◆ DOCUMENT EXTRACT ◆
>>
The global cultural ghetto

The Criterion Collection —the preeminent distributor of classic films on DVD—launched a beautiful new website recently. Among its many features, it allows you to watch films online for $5… but only if you live in North America. This is incredibly frustrating! All these amazing movies, available instantly… not!

If you live in or near a major metropolitan area (or near a university) in the US or Canada, you probably already have some way to watch Au Revoir Les Enfants or The Thief of Baghdad. Those of us living in cultural backwaters can’t enjoy such luxuries. The Panama City metro area (where I am) has more than a million inhabitants, but our sole access to decent cinema consists of a single Blockbuster store with a few shelves of the usual suspects: a bit of Fellini, some Kurosawa, some Hitchcock, etc. We have no art house theaters, only mall cineplexes blasting the latest superhero fluff. And as poor as our movie selection is, it’s still much broader than the music available: basically if you don’t like merengue, plena, or 1980s discount-rack soft rock you’re shit out of luck.
<<
◆ RECORDED INFORMATION ◆
>>
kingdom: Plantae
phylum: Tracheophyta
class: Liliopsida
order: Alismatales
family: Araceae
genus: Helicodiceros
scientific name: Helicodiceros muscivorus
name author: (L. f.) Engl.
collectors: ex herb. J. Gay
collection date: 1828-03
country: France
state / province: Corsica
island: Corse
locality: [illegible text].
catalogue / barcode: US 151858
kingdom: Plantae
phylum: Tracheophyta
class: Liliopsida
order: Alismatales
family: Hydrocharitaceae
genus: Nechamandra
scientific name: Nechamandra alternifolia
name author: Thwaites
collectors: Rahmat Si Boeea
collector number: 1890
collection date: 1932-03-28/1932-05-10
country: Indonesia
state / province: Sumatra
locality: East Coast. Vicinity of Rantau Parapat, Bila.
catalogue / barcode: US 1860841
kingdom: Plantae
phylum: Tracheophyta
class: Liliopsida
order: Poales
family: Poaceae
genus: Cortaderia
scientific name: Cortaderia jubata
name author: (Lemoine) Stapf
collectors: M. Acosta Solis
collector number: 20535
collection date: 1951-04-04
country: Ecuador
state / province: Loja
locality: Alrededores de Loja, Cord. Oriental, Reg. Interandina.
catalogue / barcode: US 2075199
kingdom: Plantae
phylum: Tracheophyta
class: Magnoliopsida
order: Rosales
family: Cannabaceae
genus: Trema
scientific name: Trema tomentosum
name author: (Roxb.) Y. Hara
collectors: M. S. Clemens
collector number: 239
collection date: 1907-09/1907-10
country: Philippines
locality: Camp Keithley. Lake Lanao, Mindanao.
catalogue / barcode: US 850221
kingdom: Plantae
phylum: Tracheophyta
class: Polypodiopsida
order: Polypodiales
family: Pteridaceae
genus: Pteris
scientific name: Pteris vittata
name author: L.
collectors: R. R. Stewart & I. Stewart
<<
◆ PROBLEM REQUIREMENTS ◆
Reproduce verbatim the post on the global cultural ghetto shown above, from its title through its final sentence.

◆ REPLY ◆
The global cultural ghetto

The Criterion Collection —the preeminent distributor of classic films on DVD—launched a beautiful new website recently. Among its many features, it allows you to watch films online for $5… but only if you live in North America. This is incredibly frustrating! All these amazing movies, available instantly… not!

If you live in or near a major metropolitan area (or near a university) in the US or Canada, you probably already have some way to watch Au Revoir Les Enfants or The Thief of Baghdad. Those of us living in cultural backwaters can’t enjoy such luxuries. The Panama City metro area (where I am) has more than a million inhabitants, but our sole access to decent cinema consists of a single Blockbuster store with a few shelves of the usual suspects: a bit of Fellini, some Kurosawa, some Hitchcock, etc. We have no art house theaters, only mall cineplexes blasting the latest superhero fluff. And as poor as our movie selection is, it’s still much broader than the music available: basically if you don’t like merengue, plena, or 1980s discount-rack soft rock you’re shit out of luck.